> **Extracted page text data**
===
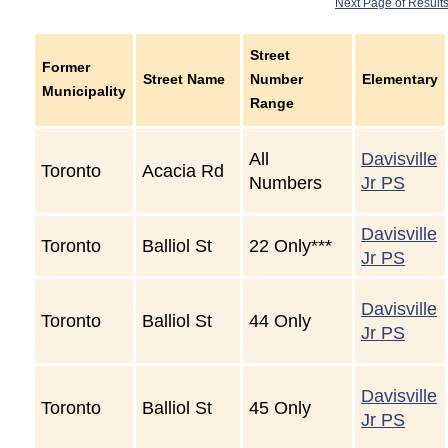
Next Page of Result
Street
Former
Street Name
Number
Elementary
Municipality
Range
All
Davisville
Toronto
Acacia Rd
Numbers
Jr PS
Davisville
Toronto
Balliol St
22 Only***
Jr PS
Davisville
Toronto
Balliol St
44 Only
Jr PS
Davisville
Toronto
Balliol St
45 Only
Jr PS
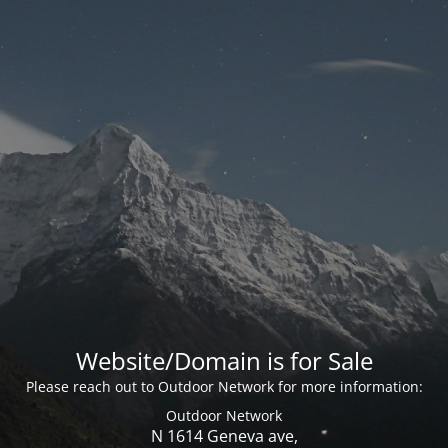
Website/Domain is for Sale
Please reach out to Outdoor Network for more information:
Outdoor Network
N 1614 Geneva ave,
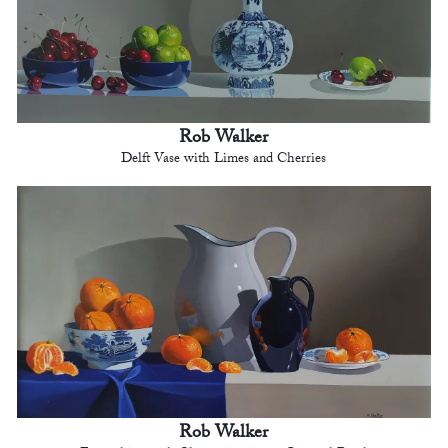
Rob Walker
Delft Vase with Limes and Cherries
Rob Walker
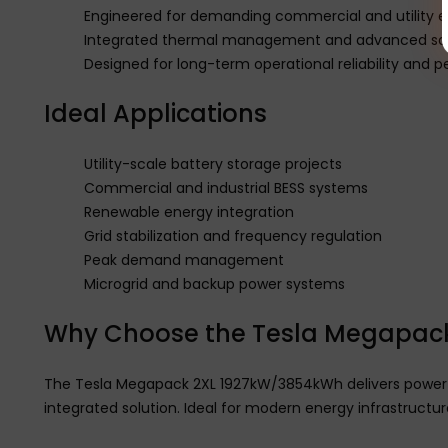
Engineered for demanding commercial and utility 
Integrated thermal management and advanced sa
Designed for long-term operational reliability and
Ideal Applications
Utility-scale battery storage projects
Commercial and industrial BESS systems
Renewable energy integration
Grid stabilization and frequency regulation
Peak demand management
Microgrid and backup power systems
Why Choose the Tesla Megapack
The Tesla Megapack 2XL 1927kW/3854kWh delivers powerful 
integrated solution. Ideal for modern energy infrastructur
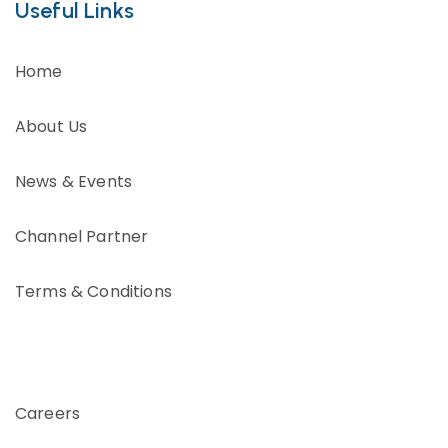
Useful Links
Home
About Us
News & Events
Channel Partner
Terms & Conditions
Careers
===
> **Description of the task**
Each entry above should be reproduced exactly, with the pictures removed.

> **Completed exercise**
Next Page of Result
Street
Former
Street Name
Number
Elementary
Municipality
Range
All
Davisville
Toronto
Acacia Rd
Numbers
Jr PS
Davisville
Toronto
Balliol St
22 Only***
Jr PS
Davisville
Toronto
Balliol St
44 Only
Jr PS
Davisville
Toronto
Balliol St
45 Only
Jr PS
Website/Domain is for Sale
Please reach out to Outdoor Network for more information:
Outdoor Network
N 1614 Geneva ave,
Rob Walker
Delft Vase with Limes and Cherries
Rob Walker
Engineered for demanding commercial and utility 
Integrated thermal management and advanced sa
Designed for long-term operational reliability and
Ideal Applications
Utility-scale battery storage projects
Commercial and industrial BESS systems
Renewable energy integration
Grid stabilization and frequency regulation
Peak demand management
Microgrid and backup power systems
Why Choose the Tesla Megapack
The Tesla Megapack 2XL 1927kW/3854kWh delivers powerful 
integrated solution. Ideal for modern energy infrastructur
Useful Links
Home
About Us
News & Events
Channel Partner
Terms & Conditions
Careers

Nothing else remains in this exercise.